There are cases where the insect reaches an unknown objective guided by a series of intermediary excitants. As Claparède observes, these cases approach the preceding ones, because each intermediary "determines the direction" and plays "in some sort the role of the unknown but appreciable end." The processionary caterpillars of the pine, studied by Fabre, offer us a perfect example of one of these cases. They are born upon the needles of the lower branches where the moth has deposited her batch of three hundred eggs. After having browsed upon the neighboring needles-first the two needles where they were born-they direct themselves through the foliage, pressed by the need of nourishment and surely also by tropisms. But it is by stages that they go, eating at each stop the needles which they meet. These needles are the intermediary excitants which lead them to an unknown objective, to the top of the tree. There they build a large common nest in which they hide during the winter. When the month of March arrives they finally leave this nest and descend to the ground to transform into chrysalids. Their objective is unknown to them, and no intermediary excitant directs them ; they are led by their geotropism, which has become positive after the physiological modifications which they have undergone. Indeed, whatever their geotropism at the time of their birth, all larvae of insects that transform in the soil present at the time of their maturity a more or less evident positive geotropism.
The history of the migratory grasshoppers gives rise to much more difficult problems. We can give a resumé of them from information which Kiinckel d'Herculais, the indefatigable student of these voracious creatures, has been good enough to furnish. The migratory locust of northern Africa (Schistocerca peregrina) is a native of the Sahara Desert region. It passes all of its life there ordinarily, but in certain years, when spring arrives, the adult grasshoppers assemble in swarms and fly by stages toward the north, using their stops to feed, to couple, and to lay eggs.

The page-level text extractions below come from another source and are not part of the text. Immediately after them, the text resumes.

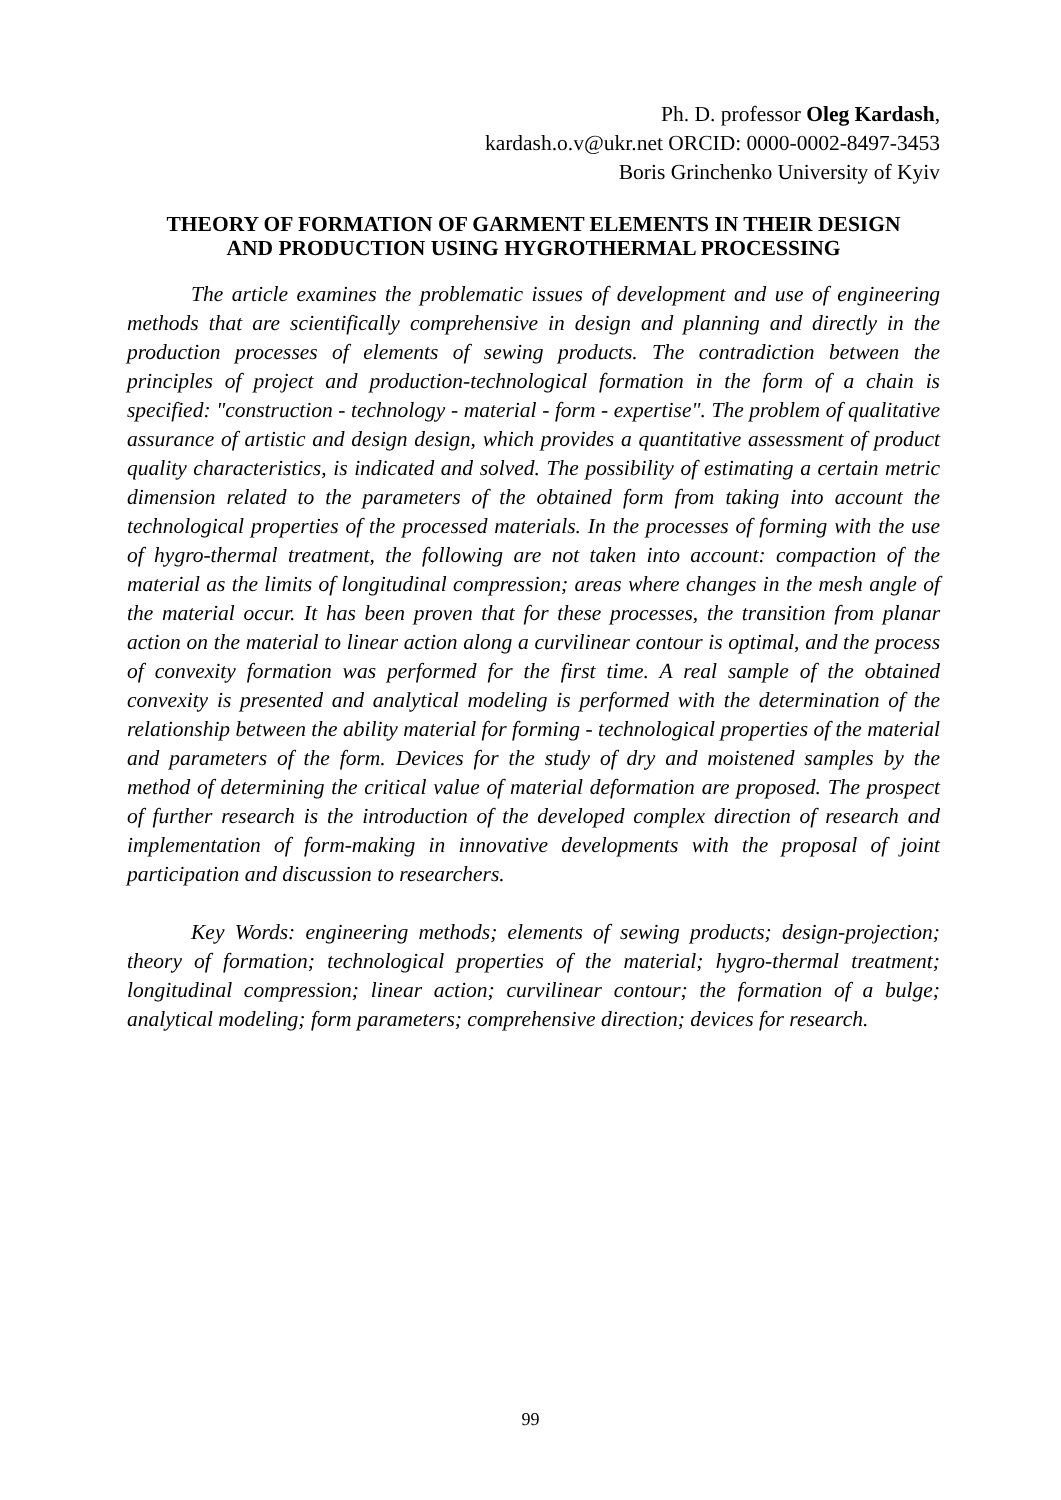Ph. D. professor Oleg Kardash,
kardash.o.v@ukr.net ORCID: 0000-0002-8497-3453
Boris Grinchenko University of Kyiv
THEORY OF FORMATION OF GARMENT ELEMENTS IN THEIR DESIGN AND PRODUCTION USING HYGROTHERMAL PROCESSING
The article examines the problematic issues of development and use of engineering methods that are scientifically comprehensive in design and planning and directly in the production processes of elements of sewing products. The contradiction between the principles of project and production-technological formation in the form of a chain is specified: "construction - technology - material - form - expertise". The problem of qualitative assurance of artistic and design design, which provides a quantitative assessment of product quality characteristics, is indicated and solved. The possibility of estimating a certain metric dimension related to the parameters of the obtained form from taking into account the technological properties of the processed materials. In the processes of forming with the use of hygro-thermal treatment, the following are not taken into account: compaction of the material as the limits of longitudinal compression; areas where changes in the mesh angle of the material occur. It has been proven that for these processes, the transition from planar action on the material to linear action along a curvilinear contour is optimal, and the process of convexity formation was performed for the first time. A real sample of the obtained convexity is presented and analytical modeling is performed with the determination of the relationship between the ability material for forming - technological properties of the material and parameters of the form. Devices for the study of dry and moistened samples by the method of determining the critical value of material deformation are proposed. The prospect of further research is the introduction of the developed complex direction of research and implementation of form-making in innovative developments with the proposal of joint participation and discussion to researchers.
Key Words: engineering methods; elements of sewing products; design-projection; theory of formation; technological properties of the material; hygro-thermal treatment; longitudinal compression; linear action; curvilinear contour; the formation of a bulge; analytical modeling; form parameters; comprehensive direction; devices for research.
99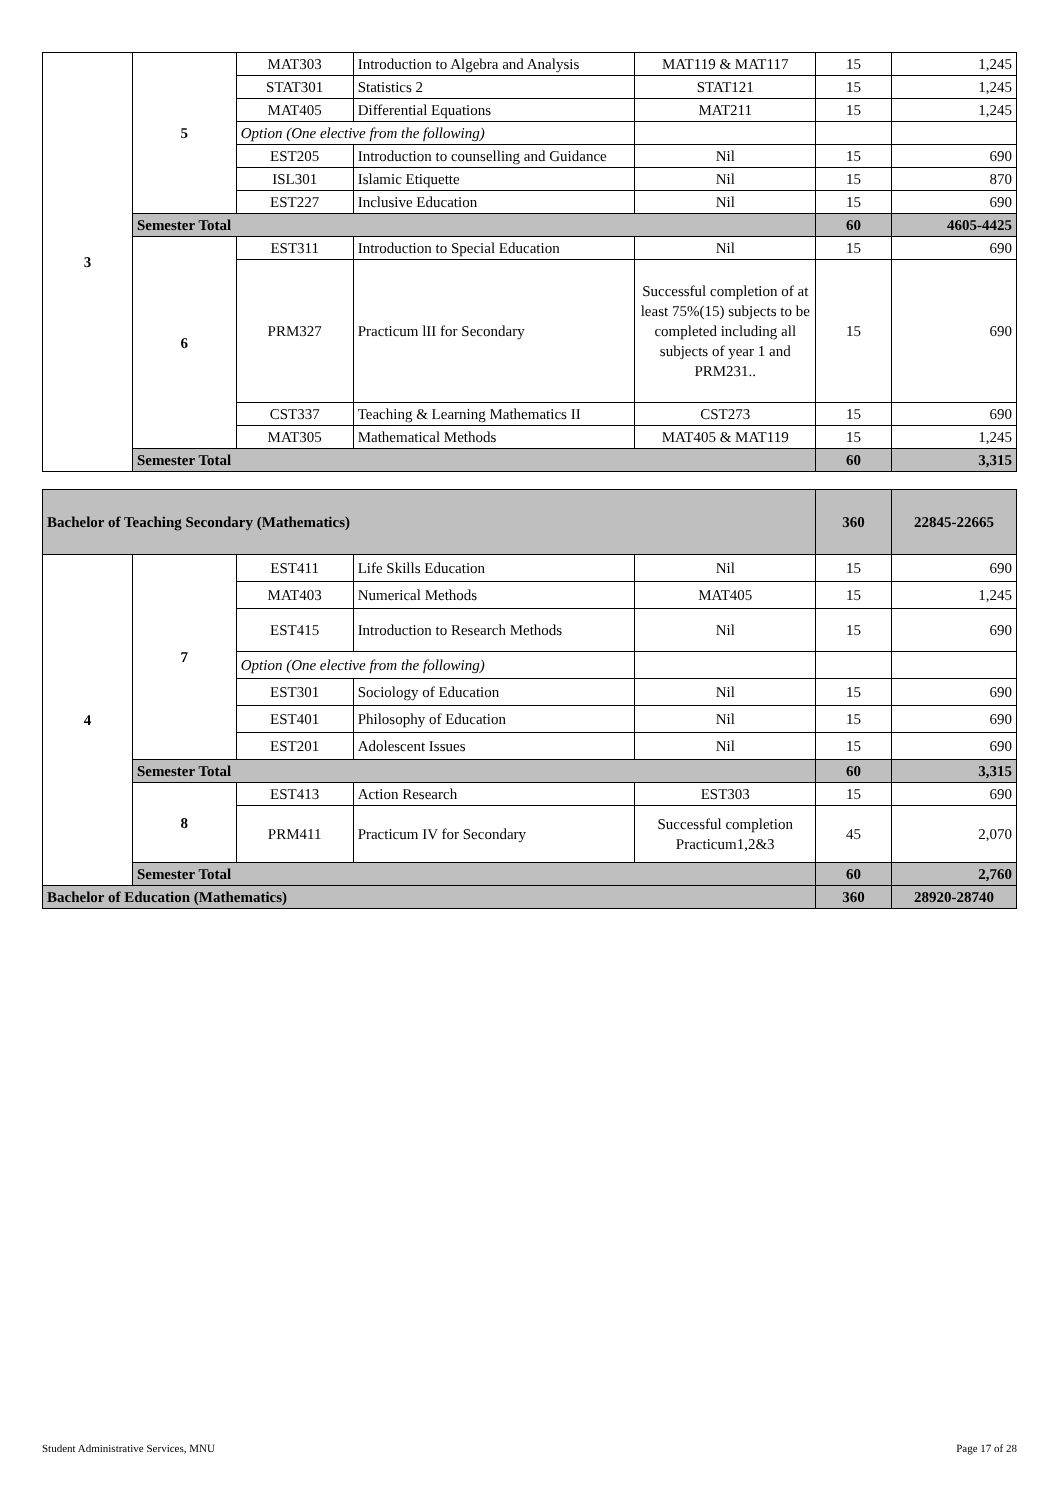| 3 | 5 | MAT303 | Introduction to Algebra and Analysis | MAT119 & MAT117 | 15 | 1,245 |
| | | STAT301 | Statistics 2 | STAT121 | 15 | 1,245 |
| | | MAT405 | Differential Equations | MAT211 | 15 | 1,245 |
| | | Option (One elective from the following) | | | | |
| | | EST205 | Introduction to counselling and Guidance | Nil | 15 | 690 |
| | | ISL301 | Islamic Etiquette | Nil | 15 | 870 |
| | | EST227 | Inclusive Education | Nil | 15 | 690 |
| | Semester Total | | | | 60 | 4605-4425 |
| | 6 | EST311 | Introduction to Special Education | Nil | 15 | 690 |
| | | PRM327 | Practicum lII for Secondary | Successful completion of at least 75%(15) subjects to be completed including all subjects of year 1 and PRM231.. | 15 | 690 |
| | | CST337 | Teaching & Learning Mathematics II | CST273 | 15 | 690 |
| | | MAT305 | Mathematical Methods | MAT405 & MAT119 | 15 | 1,245 |
| | Semester Total | | | | 60 | 3,315 |
| Bachelor of Teaching Secondary (Mathematics) | | | | | 360 | 22845-22665 |
| 4 | 7 | EST411 | Life Skills Education | Nil | 15 | 690 |
| | | MAT403 | Numerical Methods | MAT405 | 15 | 1,245 |
| | | EST415 | Introduction to Research Methods | Nil | 15 | 690 |
| | | Option (One elective from the following) | | | | |
| | | EST301 | Sociology of Education | Nil | 15 | 690 |
| | | EST401 | Philosophy of Education | Nil | 15 | 690 |
| | | EST201 | Adolescent Issues | Nil | 15 | 690 |
| | Semester Total | | | | 60 | 3,315 |
| | 8 | EST413 | Action Research | EST303 | 15 | 690 |
| | | PRM411 | Practicum IV for Secondary | Successful completion Practicum1,2&3 | 45 | 2,070 |
| | Semester Total | | | | 60 | 2,760 |
| Bachelor of Education (Mathematics) | | | | | 360 | 28920-28740 |
Student Administrative Services, MNU Page 17 of 28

They thus arrive at the Atlas frontier and invade the plain of Algeria quite to the Mediterranean littoral. ,The journey brings about changes of color, and, from the red which distinguished them at the start, they change little by little to chestnut and then lemon-yellow. The invasion stops in May to June, the period that ends their existence, which is rather long and punctuated by a dozen egg-layings. The young coming from these eggs have a series of molts and travel in considerable armies which devour everything on their way. When they have acquired the wings characteristic of the adult they group together in swarms, and by nocturnal flights direct themselves toward the south to gain the Sahara regions. Rose-colored at first, they pass to gray and then to yellow. Their sexual maturity is then perfect: they couple, lay, and thus produce the hibernating generation. The same species makes similar migrations in Arabia and in India. In the Argentine Republic, the migrations of Schisto-cerca americana are made in the opposite way.
Here we have migrations similar to those of birds, but more difficult to interpret because the grasshoppers never have as guides older individuals of the same species. Without doubt they start out to find food, and the unknown objective toward which they go is indicated by the plants which serve them as intermediary excitants. But why is the return always the opposite from the going? And why are the two journeys always in the meridian direction? Can it be said that the grasshoppers are guided by the sun? By the winds? By a magnetic sense? By an hereditary memory? These hypotheses will have to be supported by proof. Climatic conditions must certainly play a great part in these movements, but we are far from knowing in a satisfactory way what they are. The problem is still almost wholly a problem.
The objective is known: return to the nest. When the processionary caterpillars enter their nest after a meal they are guided toward this known end by a conducting thread of silk which they have spun out in going and which they use in returning. All the caterpillars of a colony behave the same, and return to their nest without appearing to manifest any psychic aptitude.
But how is the return of adult insects effected when biological exigencies lead them to a determined spot,-beetles of the genus Cicindela which have the habit of returning to the natal burrow, the scarabs which make provisionnants of dung, and the numerous nest-making Hymenoptera whether they are predators or honey-gatherers!
Before taking up this problem we must establish a distinction between aerial, or flying, insects and terrestrial species which move without leaving the ground. As Forel says, the former "have a knowledge of places very different from that of non-winged forms,-much more comprehensive and much broader. The terrestrial beings have their horizon continually obstructed, which renders their direction by means of sight much more difficult." The behavior cannot be the same in the two cases, and Ferton has given a striking proof. When the predatory wasp, Am~ mophila heydeni, carries to its burrow the numerous victims intended to nourish its larvae, it arrives by flight and alights exactly at the orifice of the nest when it has captured the little measuring-worms which ordinarily form its prey; but when necessity obliges it to take other and much larger caterpillars, it has to return on foot and finds its nest only after a rather long search.